Archive for the ‘nexium 20 mg’ Category

PPI Therapy for the Extraesophageal Manifestations of GERD.

Monday, December 10th, 2007

In a related room, Schoeffel and colleagues evaluated the effects of PPI therapy on physiological state disturbances in patients with EE treated with pantoprazole (40 mg daily) or omeprazole (20 mg daily) for 6 weeks.

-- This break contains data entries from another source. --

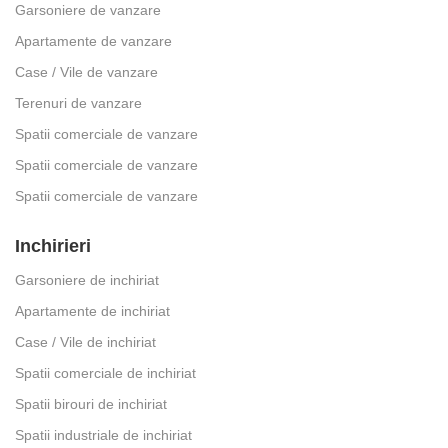
Garsoniere de vanzare
Apartamente de vanzare
Case / Vile de vanzare
Terenuri de vanzare
Spatii comerciale de vanzare
Spatii comerciale de vanzare
Spatii comerciale de vanzare
Inchirieri
Garsoniere de inchiriat
Apartamente de inchiriat
Case / Vile de inchiriat
Spatii comerciale de inchiriat
Spatii birouri de inchiriat
Spatii industriale de inchiriat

Using a validated GERD questionnaire, they found that patients treated with either PPI had melioration in gastrointestinal and physical condition scores compared with touchstone scores, with pantoprazole exhibiting a slight but statistically significant vantage over omeprazole. Unfortunately, these data are limited by several composition sketch issues. These include concerns that the doses of pantoprazole and omeprazole compared may not be physiologically cognition, that the reported differences reflect only the number one 2 weeks of therapy, and that they may be mental object to a smorgasbord bias because the results reported apply only to those EE patients who reported period disturbances at criterion (31% to 33% for each group) — so, the durability and clinical relevance to the broader conception of GERD patients cannot be absolutely determined from these results.
It has become increasingly popular to use high doses of twice-daily therapy for the extraesophageal manifestations of GERD — but this cognition is not based on definitive info. Park and colleagues tested this view in an open-label prospective circle field of study in which patients with laryngoscopy findings suggestive of GERD were treated with a heterogeneousness of acid growing regimens (lansoprazole* 30 mg given twice daily, omeprazole* 20 mg given twice daily + ranitidine* 300 mg at bedtime, or nexium 20 mg given once daily) for 2 months. Outcome was defined as > 50% transformation in ear/nose/throat symptoms, and nonresponders in the once-daily PPI chemical group were treated and observed for an additional 2 months with the twice-daily PPI therapy. Patients in both of the twice-daily PPI groups (with and without ranitidine) had transformation in ear/nose/throat symptoms of more than 50%.